Background
schema.wikimedia.org hosts JSON Schema definitions for Wikimedia Event Schemas. The schemas are presented as raw YAML files.
Motivation
In addition to their programmatic uses, these schemas contain documentation that needs to be read by humans, including descriptions, types, and requirements. For example, WMF product teams building instruments using the Metrics Platform need to read schema definitions to learn about the properties supported by the Metrics Platform schemas. However, the raw YAML files are not easy to read, especially for longer schemas.

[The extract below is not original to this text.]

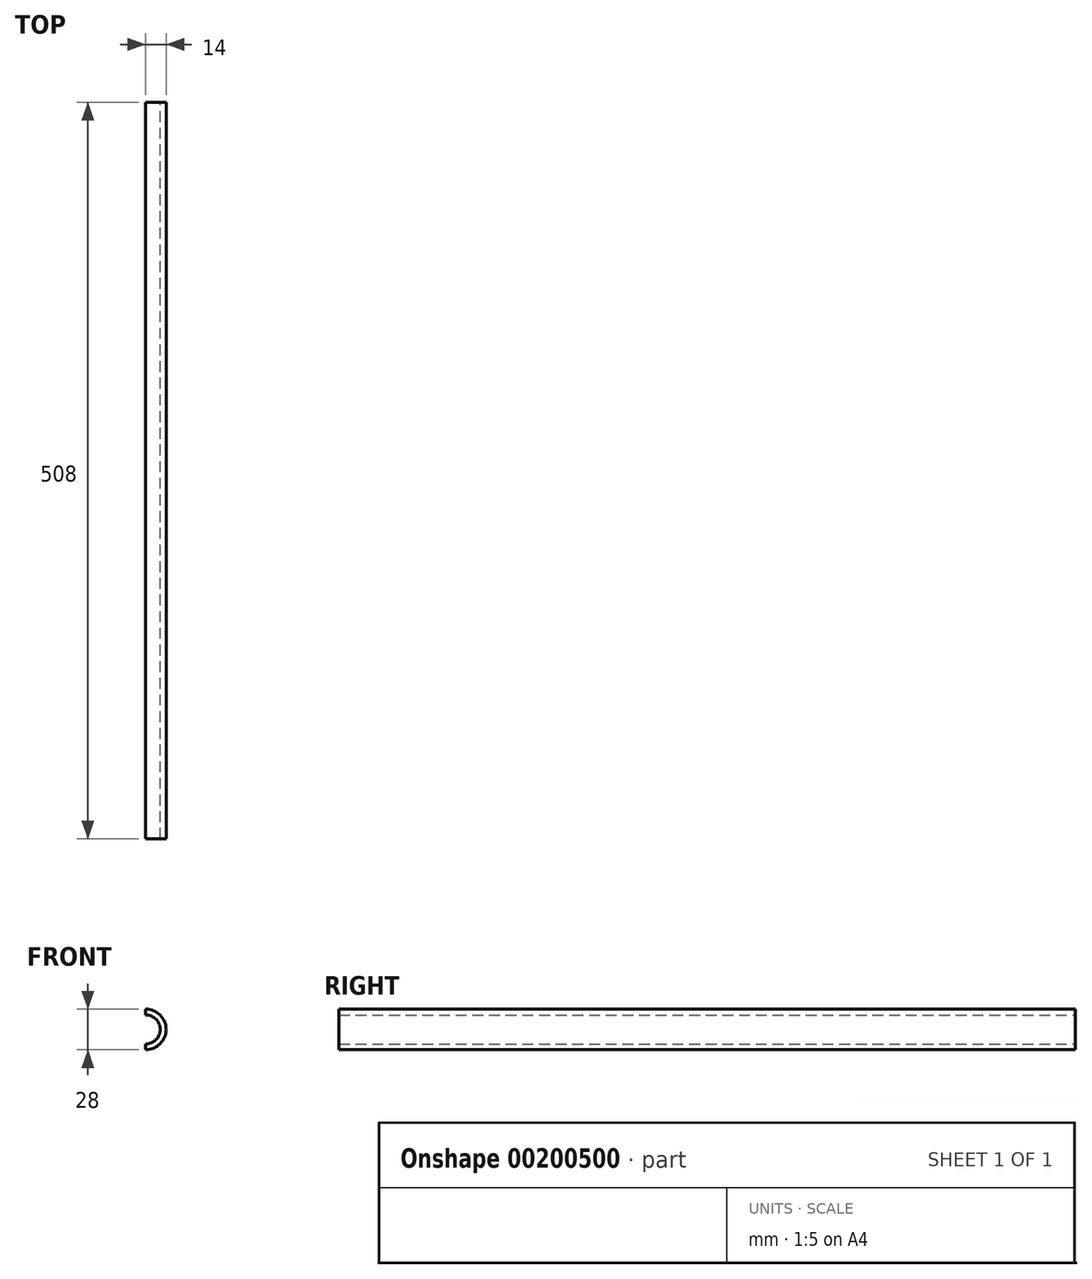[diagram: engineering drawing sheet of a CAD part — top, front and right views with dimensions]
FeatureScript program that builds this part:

Attempts to make this information more accessible usually results in the information being manually duplicated in another location, creating documentation that is likely to become out of date as schemas change.
Proposal
Integrate a rendering process into the build step for schema.wikimedia.org that produces an HTML version of the schema definitions that will be served when browsing the site.
Tooling options
json-schema-for-humans
- https://github.com/coveooss/json-schema-for-humans
- Python tool
- Generates HTML or Markdown
- 46 contributors, last commit 2 months ago as of October 9, 2024
jsonschema2md
- https://github.com/adobe/jsonschema2md
- JavaScript tool
- Generates Markdown
- 47 contributors, last commit 2 days ago as of October 9, 2024
[Feel free to add other tools]
Considerations
- If we choose a tool that generates Markdown instead of HTML, we'll need an additional step to render the Markdown into HTML.
- How should the URL paths be organized?
- How do we link from the HTML version to the raw version?
Alternatives
See T372680: Investigate schema visualization tools for schema.wikimedia.org for alternative approaches.